Whilst the above comments do not paint a pretty picture for the future of the RMG industry of Bangladesh, there are a number of ways that we can improve the situation over a period of time—but, there is no short-term fix, and the necessary transition will require investment and support from the government, NGOs and from within the RMG industry itself.
The first issue to consider is the level of education provided at secondary and college levels that deals with the requirements of the RMG industry. Given the importance of the sector and the varied opportunities that it can offer, particularly to female employees (who constitute about 70 percent of the RMG workforce) and the empowerment that it can bring, it would be logical to introduce an educational programme with relevance to the RMG industry, drawing attention to its importance to the nation's economy and the opportunities that are offered across the sector. Surely, it would be possible to incorporate a syllabus within our education system that highlights the benefits of a career within the RMG industry and the vast array of roles that are available?
Another approach to consider is the foundation of incubation centres, a model that is being successfully championed at many universities in the developed countries. Programmes at the university incubation centres combine world-class education, incubation and global opportunities in entrepreneurship, innovation and product management. Such programmes offer networking and support for start-up businesses, encouraging young entrepreneurs to hone their craft with the guidance of experienced professionals and a network of their peers.

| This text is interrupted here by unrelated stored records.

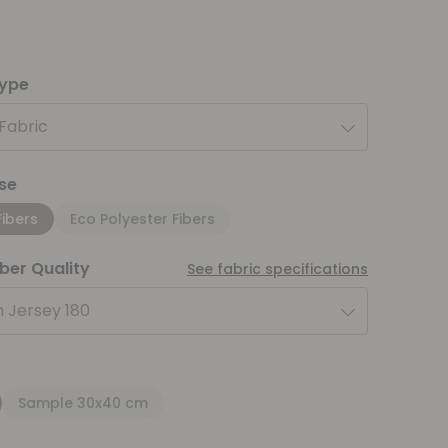
type
 Fabric
se
Fibers
Eco Polyester Fibers
iber Quality
See fabric specifications
 Jersey 180
Sample 30x40 cm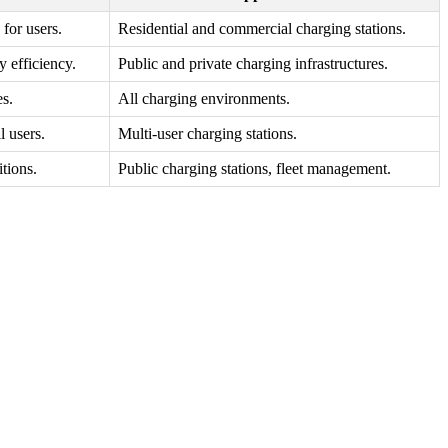
 for users.
Residential and commercial charging stations.
 efficiency.
Public and private charging infrastructures.
es.
All charging environments.
l users.
Multi-user charging stations.
itions.
Public charging stations, fleet management.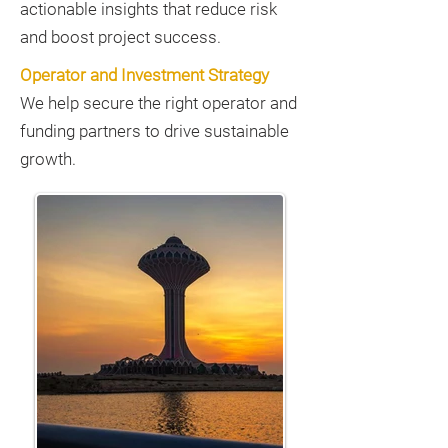
actionable insights that reduce risk
and boost project success.
Operator and Investment Strategy
We help secure the right operator and
funding partners to drive sustainable
growth.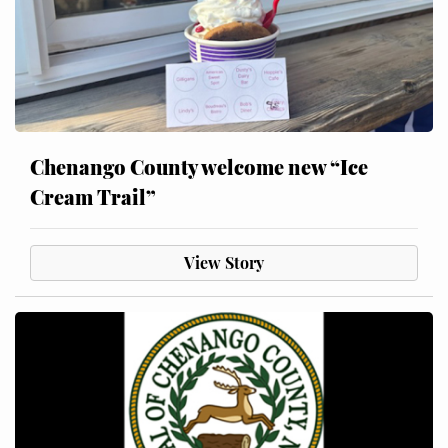
Chenango County welcome new “Ice
Cream Trail”
View Story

This form of education purposefully challenges chosen business practices, encouraging students and start-up businesses to innovate and "think outside of the box." This approach is something that we as an industry and the government and other interested parties need to consider.
While the establishing of incubation centres in Bangladesh may seem to be a long way from happening, we need to encourage greater dialogue and interaction between academia and the RMG sector. The apparel industry needs to be more active in the promotion of the vast array of career opportunities available to our younger generations, and the academic community needs to establish a system that provides education to graduates that is relevant to the RMG industry, starting with the provision of basic training in the fundamentals of the sector and explanation of the levels involved, from factory floor worker, to merchandiser, designer, product developer and beyond. This will give students the opportunity to make an informed decision about their future career choices and participate in the necessary training for their chosen career path.
This approach will necessitate involvement and funding from the government and educational bodies and, most importantly, participation from industry leaders from the RMG sector to ensure that any changes to the curriculum provide the correct level of relevant education and advice to students. We need to see this as an investment for the future of the nation's RMG industry. Developing an educational system that can provide the necessary skill-sets to students will allow the industry to compete at higher market levels and will address the need for competent middle management.
In order to take the process of integration between the RMG industry and the educational system one step closer, we should also consider the practice of establishing a programme of internships and apprenticeships within the industry.
Our industry faces many challenges in the years ahead and we need to prepare ourselves for the next phase of the RMG sector's evolution. I firmly believe that addressing the educational gap that currently exists will help during these challenging times.